Choosing The Best Pocket Knife
Choosing the best pocket knife can be a challenge, with so many different knives available. A good knife may be your most important piece of equipment.
Around camp, a camping knife handles many chores, from slicing cheese to cutting rope to whittling marshmallow sticks.
On the trail, a hiking knife may be used only rarely–but in a survival situation, it will be your best friend.
So how do you decide which is the best pocket knife for camping or hiking?
First of all, you want a sharp, sturdy blade. It should have a locking mechanism to keep it from closing on your fingers when in use. A serrated or half-serrated blade gives you more versatility in cutting different kinds of materials.
That may be all you need if you just want a light, simple pocket hiking knife to go with the rest of your Ten Essentials.
Beyond the blade, consider some other features that may be of use outdoors: a saw blade for cutting wood, pliers, scissors, a can opener, or a bottle opener for that all-important post-hike beer.
Give some thought to the kinds of activities you’ll be involved in, and what kinds of tools you may need. This will help you decide on the best pocket knife.
The Spyderco Ladybug 3 weighs next to nothing (about half an ounce!) and fits nicely in your pocket, yet has a quality 1.75-inch stainless steel serrated blade.
It’s perfect for an ultralight survival kit.
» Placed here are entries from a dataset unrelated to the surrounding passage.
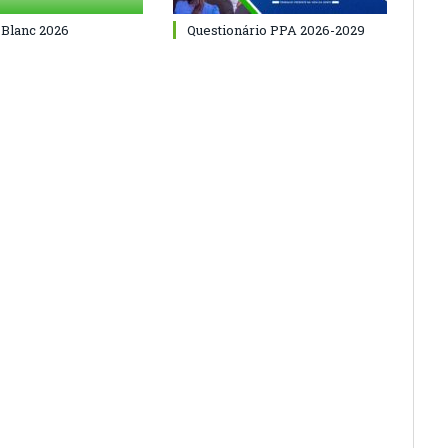
 Blanc 2026
Questionário PPA 2026-2029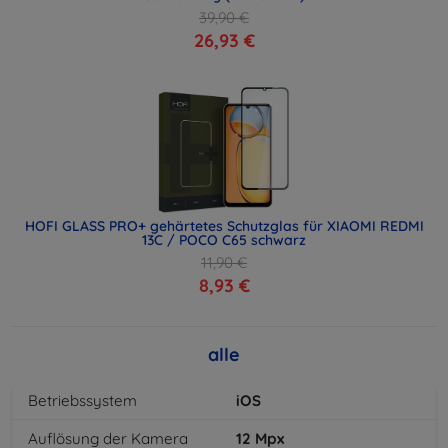
39,90 €
26,93 €
HOFI GLASS PRO+ gehärtetes Schutzglas für XIAOMI REDMI
13C / POCO C65 schwarz
11,90 €
8,93 €
alle
Betriebssystem
iOS
Auflösung der Kamera
12
Mpx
The Columbia River Knife and Tool’s 6480 Pazoda Razor Edge is a simple, light (1.6 oz), and inexpensive pocket knife with a sharp 2-inch blade that locks securely.
Unlike many pocket knives this small, it has a solid feel.
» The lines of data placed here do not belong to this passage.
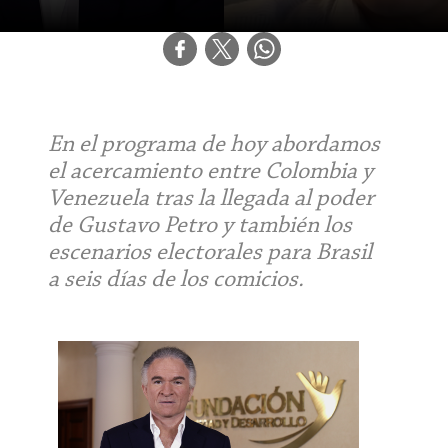
En el programa de hoy abordamos
el acercamiento entre Colombia y
Venezuela tras la llegada al poder
de Gustavo Petro y también los
escenarios electorales para Brasil
a seis días de los comicios.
I like the Victorinox Swiss Army One-Hand Trekker because it has the most practical, useful outdoor tools. (Although who really needs a reamer?)
It has a one-hand locking serrated blade, wood saw, can opener, bottle opener, 2 flat and one phillips screwdriver.
Gear geeks will appreciate the tools on the Leatherman Juice S2: needle-nose pliers, wire cutter/stripper, 4 screwdrivers, scissors, can opener, and a 3-inch straight blade.
Bad news — the blade doesn’t lock. For a pocket multitool, it’s fairly light at 4.5 oz.
The Leatherman New Wave Multitool can handle just about anything you throw at it, both at home and in the great outdoors. It’s slightly heavy to be a hiking knife (8.5 oz), but it’s excellent for a pocket camping knife.
It has two 3-inch locking blades (one straight and one serrated), a wood saw, file, scissors, pliers, can/bottle opener, 2 bit drivers, a screwdriver, and more.
These are what I consider the best pocket knives for camping and hiking. Think about the most likely situations you’ll encounter in your travels, and choose the pocket knife with only the features you really need.
Remember to take good care of your knife. Clean it regularly and sharpen it as soon as you notice it becoming dull. Also, don’t lose it — keep it in a zippered pocket or securely clipped to your pack or person.
A good pocket knife, properly cared for, should last for many years.